Ugh, tell me about it. I can't believe that Google has brought the world of Linux fragmentation to mobile devices.

http://techcrunch.com/2009/04/23/tighten-up-those-apps-or-android-1...

Reply Score: 2

MyriadGroup DalvikTurbo
by shawn.butler on Mon 17th May 2010 13:38 UTC
shawn.butler
Member since:
2010-04-28

So is this DalvikTurbo from Myriad or Google just screwing another OHA member out of revenue?

Reply Score: 1

What about GPS
by vodoomoth on Mon 17th May 2010 14:30 UTC
vodoomoth
Member since:
2010-03-30

// begin off topic
There's something that nobody seems to find interesting enough to talk about it: absolutely free GPS navigation. I have it on my current phone, a Nokia 6110 Navigator, which does not need a phone signal to function. In fact, you may even take the SIM card out of the phone and it'd still be usable as a standalone GPS navigator for pedestrians and vehicles.

All I've read so far in the specs of recent phones is "A-GPS", which means the GPS chips locks into position faster thanks to pre-computed something (maps, positions, I don't know). BUT, does it mean that the GPS (since it looks like all phones now have a GPS chip) is freely usable ? I wonder why there's no war going on about that specific feature; didn't Nokia vow, some months ago, to bring free nav to the masses ? What's missing there, the maps, the apps, something else ?
// end off topic

Reply Score: 1

RE: What about GPS
by anevilyak on Mon 17th May 2010 22:14 UTC in reply to "What about GPS"
anevilyak Member since:
2005-09-14


All I've read so far in the specs of recent phones is "A-GPS", which means the GPS chips locks into position faster thanks to pre-computed something (maps, positions, I don't know). BUT, does it mean that the GPS (since it looks like all phones now have a GPS chip) is freely usable ? I wonder why there's no war going on about that specific feature; didn't Nokia vow, some months ago, to bring free nav to the masses ? What's missing there, the maps, the apps, something else ?
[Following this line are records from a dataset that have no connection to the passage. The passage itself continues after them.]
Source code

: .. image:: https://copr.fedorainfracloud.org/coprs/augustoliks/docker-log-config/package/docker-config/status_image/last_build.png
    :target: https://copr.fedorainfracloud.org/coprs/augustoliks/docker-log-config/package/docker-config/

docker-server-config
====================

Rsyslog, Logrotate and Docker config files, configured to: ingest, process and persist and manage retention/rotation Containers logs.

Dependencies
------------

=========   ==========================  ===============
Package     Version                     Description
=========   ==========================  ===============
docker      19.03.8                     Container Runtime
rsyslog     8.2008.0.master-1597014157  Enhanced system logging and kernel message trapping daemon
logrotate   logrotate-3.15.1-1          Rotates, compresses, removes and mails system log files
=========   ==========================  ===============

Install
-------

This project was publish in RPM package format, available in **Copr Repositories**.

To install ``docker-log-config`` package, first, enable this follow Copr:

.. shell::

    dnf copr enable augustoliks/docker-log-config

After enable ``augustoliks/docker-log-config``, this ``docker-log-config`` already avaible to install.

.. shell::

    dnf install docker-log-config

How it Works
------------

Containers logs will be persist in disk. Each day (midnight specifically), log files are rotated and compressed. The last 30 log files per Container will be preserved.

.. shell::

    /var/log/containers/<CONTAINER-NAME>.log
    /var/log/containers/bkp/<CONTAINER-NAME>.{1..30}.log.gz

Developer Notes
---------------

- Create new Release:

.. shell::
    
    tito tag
The difference between A-GPS vs GPS is basically sacrificing some hardware to save money ; A-GPS relies on using the cell tower as one of the triangulation points in order to avoid having to lock onto as many satellites. The upside is the GPS hardware doesn't have to be as sophisticated, the downside is you can't get an accurate GPS lock without being in cell tower range. It's purely a cost issue, nothing lock-in related whatsoever.

Edit: I should also note, at least in Android the GPS hardware is completely accessible via the SDK, there are plenty of 3rd party apps that use it, if that's what you're referring to. With respect to things like turn-by-turn Nav, the biggest problem is storage space ; good maps for a large area can literally run into the gigabyte range, Google Maps Nav basically just gets the subset it needs for the current area on the fly, whereas a real GPS nav unit has substantial storage dedicated to just that. The mapping data (and associated cost) tends to be the bigger barrier to writing your own GPS Nav app, not the hardware per se.